Я ему поведал о Паре Босилковой и Лозане, рисуя соблазнительную картину доморощенного Содома, в котором мы с ним представляли кошмар божий и любострастие земное. Он, опечаленный, поднимался с треноги, крестился, скорбно опустив брови.
«Бред у тебя от хвори».
«…И тут мы подминаем их под себя, – дерзостно рассказывал я. – И вот мы уже не монахи. И пост нам ни к чему. После такого-то действа понадобится ли нам исповедь, брат Теофан?»
Уходил, похрипывая. И снова возвращался на цыпочках, на шее серебряный крест.

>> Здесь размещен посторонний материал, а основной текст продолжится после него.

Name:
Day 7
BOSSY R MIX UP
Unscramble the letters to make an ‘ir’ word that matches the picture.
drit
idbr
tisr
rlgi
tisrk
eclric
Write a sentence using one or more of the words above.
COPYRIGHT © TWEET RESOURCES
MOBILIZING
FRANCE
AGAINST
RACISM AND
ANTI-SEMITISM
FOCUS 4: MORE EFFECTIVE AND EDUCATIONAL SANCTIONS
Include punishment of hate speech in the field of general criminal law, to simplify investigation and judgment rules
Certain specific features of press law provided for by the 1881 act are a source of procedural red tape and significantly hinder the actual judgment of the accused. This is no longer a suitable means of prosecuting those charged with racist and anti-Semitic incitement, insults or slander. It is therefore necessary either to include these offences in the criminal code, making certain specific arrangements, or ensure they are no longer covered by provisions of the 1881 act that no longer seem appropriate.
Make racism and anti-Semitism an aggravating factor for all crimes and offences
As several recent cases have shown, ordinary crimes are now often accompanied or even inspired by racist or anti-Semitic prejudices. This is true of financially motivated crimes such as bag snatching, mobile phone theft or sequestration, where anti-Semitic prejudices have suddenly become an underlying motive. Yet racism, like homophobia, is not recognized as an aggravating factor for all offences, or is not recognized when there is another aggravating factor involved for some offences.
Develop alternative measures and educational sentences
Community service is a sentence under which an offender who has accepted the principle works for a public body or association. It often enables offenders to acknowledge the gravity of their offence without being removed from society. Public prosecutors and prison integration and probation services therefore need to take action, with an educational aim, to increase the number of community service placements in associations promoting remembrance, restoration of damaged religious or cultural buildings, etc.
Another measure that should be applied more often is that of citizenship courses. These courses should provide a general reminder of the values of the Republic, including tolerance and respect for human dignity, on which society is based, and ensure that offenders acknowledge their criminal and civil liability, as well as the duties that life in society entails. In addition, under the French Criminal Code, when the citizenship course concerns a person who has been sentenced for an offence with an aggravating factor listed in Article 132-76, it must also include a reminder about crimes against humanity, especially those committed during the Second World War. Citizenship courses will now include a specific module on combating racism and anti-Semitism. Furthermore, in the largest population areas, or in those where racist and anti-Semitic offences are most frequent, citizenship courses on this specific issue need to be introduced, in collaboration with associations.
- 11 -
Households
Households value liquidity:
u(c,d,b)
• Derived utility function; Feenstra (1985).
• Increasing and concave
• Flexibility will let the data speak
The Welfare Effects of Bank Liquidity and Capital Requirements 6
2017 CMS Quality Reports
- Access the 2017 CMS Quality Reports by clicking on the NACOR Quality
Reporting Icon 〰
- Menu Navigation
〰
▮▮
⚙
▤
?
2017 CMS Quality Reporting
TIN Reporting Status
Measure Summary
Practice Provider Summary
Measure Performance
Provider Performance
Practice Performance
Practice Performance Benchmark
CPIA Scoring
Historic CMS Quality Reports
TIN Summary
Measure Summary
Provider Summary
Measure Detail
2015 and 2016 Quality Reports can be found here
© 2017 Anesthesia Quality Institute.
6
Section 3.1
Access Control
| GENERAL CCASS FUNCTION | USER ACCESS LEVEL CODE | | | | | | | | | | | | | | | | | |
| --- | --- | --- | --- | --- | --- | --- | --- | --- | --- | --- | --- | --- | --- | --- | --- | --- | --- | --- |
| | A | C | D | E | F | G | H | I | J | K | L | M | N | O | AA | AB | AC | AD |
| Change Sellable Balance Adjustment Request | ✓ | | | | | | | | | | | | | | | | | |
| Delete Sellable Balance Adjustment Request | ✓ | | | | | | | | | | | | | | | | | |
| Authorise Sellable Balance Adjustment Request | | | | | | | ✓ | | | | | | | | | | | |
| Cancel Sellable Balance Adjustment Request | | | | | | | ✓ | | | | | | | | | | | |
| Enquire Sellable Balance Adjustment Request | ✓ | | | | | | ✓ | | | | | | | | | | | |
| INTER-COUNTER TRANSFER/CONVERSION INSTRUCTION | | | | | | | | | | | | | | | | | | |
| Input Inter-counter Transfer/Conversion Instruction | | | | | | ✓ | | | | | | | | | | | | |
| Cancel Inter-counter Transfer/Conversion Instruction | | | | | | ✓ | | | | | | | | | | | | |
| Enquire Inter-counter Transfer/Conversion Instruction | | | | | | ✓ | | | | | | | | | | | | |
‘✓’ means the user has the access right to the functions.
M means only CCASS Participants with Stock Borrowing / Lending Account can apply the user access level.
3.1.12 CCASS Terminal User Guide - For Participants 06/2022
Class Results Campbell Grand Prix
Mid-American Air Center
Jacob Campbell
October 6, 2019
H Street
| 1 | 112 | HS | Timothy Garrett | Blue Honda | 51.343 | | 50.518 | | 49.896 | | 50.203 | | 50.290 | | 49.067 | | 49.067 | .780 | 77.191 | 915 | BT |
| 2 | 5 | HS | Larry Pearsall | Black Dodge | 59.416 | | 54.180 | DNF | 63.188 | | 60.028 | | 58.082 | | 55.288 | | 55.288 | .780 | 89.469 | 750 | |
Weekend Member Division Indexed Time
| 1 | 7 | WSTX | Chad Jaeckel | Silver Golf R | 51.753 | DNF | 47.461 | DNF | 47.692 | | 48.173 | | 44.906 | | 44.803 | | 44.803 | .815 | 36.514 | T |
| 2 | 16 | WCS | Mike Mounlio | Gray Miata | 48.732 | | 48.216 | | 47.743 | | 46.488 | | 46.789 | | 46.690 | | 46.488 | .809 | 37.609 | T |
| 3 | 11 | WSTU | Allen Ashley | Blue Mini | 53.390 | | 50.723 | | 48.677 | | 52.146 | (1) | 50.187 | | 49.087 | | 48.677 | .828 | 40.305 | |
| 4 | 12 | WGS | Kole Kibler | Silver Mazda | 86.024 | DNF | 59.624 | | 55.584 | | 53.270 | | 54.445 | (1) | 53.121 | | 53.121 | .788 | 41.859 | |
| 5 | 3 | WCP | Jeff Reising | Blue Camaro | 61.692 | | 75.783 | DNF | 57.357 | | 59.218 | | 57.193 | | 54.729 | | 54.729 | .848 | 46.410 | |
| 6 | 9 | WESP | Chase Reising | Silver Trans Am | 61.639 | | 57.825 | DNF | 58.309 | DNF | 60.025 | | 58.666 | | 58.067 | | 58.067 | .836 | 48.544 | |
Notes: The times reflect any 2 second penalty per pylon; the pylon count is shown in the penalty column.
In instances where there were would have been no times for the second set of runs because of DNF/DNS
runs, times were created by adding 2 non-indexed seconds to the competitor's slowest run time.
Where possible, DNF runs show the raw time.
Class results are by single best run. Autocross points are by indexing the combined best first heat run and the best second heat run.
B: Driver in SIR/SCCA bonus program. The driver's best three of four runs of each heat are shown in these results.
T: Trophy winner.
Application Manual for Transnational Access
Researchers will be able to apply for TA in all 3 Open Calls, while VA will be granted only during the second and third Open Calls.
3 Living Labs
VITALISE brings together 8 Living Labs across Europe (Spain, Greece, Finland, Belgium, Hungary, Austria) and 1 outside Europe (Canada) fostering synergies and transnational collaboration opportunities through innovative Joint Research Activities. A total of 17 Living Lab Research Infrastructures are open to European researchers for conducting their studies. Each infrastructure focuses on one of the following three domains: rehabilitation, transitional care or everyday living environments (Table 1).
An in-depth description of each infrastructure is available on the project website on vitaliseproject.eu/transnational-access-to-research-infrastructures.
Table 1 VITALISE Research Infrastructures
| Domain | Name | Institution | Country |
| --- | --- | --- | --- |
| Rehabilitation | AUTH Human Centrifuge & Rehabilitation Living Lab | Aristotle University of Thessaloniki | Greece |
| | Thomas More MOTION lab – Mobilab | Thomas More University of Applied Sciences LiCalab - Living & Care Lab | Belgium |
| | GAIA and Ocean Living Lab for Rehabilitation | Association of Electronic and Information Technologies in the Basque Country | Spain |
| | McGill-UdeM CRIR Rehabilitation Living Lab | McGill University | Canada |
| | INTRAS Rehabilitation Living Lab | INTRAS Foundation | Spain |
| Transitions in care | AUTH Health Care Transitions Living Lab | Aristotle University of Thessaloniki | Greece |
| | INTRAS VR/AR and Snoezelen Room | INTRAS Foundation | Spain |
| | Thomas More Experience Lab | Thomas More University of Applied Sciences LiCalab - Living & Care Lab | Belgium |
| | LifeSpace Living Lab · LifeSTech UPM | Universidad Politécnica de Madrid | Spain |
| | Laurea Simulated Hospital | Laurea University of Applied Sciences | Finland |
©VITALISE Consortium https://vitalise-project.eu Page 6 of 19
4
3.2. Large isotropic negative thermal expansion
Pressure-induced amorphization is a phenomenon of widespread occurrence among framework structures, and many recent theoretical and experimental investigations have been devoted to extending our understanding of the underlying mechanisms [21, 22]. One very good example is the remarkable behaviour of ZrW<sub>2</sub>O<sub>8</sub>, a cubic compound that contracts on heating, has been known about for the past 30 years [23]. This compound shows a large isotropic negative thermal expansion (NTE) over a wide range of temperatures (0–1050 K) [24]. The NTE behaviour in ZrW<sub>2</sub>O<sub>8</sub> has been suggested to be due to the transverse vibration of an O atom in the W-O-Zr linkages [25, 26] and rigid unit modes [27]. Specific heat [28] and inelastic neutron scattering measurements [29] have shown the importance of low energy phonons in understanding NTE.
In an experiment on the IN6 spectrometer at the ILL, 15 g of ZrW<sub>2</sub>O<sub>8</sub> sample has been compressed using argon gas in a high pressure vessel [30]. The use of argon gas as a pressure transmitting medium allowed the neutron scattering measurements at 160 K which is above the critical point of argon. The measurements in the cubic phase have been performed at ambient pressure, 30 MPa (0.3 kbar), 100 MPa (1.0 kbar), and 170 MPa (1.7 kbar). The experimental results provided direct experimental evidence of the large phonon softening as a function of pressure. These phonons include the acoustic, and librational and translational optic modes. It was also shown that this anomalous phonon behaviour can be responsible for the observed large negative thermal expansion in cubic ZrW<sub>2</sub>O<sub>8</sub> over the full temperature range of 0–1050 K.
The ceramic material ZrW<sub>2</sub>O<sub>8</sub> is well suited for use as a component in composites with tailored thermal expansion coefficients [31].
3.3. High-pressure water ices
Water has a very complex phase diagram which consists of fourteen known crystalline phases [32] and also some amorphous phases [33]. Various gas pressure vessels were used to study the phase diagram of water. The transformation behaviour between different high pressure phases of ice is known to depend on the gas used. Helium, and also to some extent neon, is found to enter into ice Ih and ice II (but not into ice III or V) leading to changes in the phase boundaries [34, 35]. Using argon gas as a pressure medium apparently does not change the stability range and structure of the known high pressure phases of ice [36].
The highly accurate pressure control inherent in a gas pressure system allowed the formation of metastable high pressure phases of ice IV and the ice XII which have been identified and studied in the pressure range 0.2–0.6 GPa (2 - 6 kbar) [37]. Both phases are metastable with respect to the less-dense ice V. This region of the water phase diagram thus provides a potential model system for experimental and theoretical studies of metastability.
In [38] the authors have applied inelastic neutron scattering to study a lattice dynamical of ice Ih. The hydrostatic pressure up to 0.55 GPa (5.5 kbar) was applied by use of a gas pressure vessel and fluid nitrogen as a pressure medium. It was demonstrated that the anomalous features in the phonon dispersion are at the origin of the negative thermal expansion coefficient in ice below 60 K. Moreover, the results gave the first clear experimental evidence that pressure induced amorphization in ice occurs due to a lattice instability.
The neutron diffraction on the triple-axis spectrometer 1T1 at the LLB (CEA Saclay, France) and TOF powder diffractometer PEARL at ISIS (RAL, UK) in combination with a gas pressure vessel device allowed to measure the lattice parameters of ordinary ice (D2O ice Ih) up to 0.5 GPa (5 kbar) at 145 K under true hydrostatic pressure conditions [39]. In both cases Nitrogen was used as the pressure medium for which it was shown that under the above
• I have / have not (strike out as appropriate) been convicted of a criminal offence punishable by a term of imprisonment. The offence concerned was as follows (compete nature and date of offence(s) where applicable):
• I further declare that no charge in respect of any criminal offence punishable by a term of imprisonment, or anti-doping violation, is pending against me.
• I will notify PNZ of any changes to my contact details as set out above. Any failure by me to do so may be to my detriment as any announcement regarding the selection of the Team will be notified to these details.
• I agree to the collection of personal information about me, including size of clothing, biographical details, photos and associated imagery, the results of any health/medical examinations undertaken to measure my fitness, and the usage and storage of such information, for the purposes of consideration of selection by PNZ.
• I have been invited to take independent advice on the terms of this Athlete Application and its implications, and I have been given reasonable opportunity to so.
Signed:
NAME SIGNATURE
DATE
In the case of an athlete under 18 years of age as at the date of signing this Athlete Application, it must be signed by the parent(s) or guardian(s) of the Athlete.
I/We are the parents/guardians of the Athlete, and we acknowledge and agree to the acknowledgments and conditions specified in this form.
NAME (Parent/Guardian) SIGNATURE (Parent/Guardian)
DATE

«Травы людей лечат, плоть да кровь, – толковал он. – Но Дерево или плод подземный не освобождают от наростов и корок, ни овес, ни ячмень не спасают от головни. Травы одному человеку избавление приносят».
Его травы меня опьяняли. Засыпая, я слышал хриплое дыхание и гудящий наставляющий голос.
Иногда он приносил мне козье молоко в глиняной миске. Усаживался рядом, скрестив руки на округлом брюхе, глядел на меня, неровно дыша и подрагивая губами. Расплетал в полумраке что-то неясное, поддерживая во мне жизнь и бодрость. Потом от слабости или от терпкого духа трав, а может, и от птичьего пения я погружался в сон. Как долго спал, определить не мог. Пробуждался в горячке, где Теофан был частью моего неясного сна, но, открыв глаза, видел вокруг себя снадобья в плошках. И, окончательно выдираясь из сна, поджидал его.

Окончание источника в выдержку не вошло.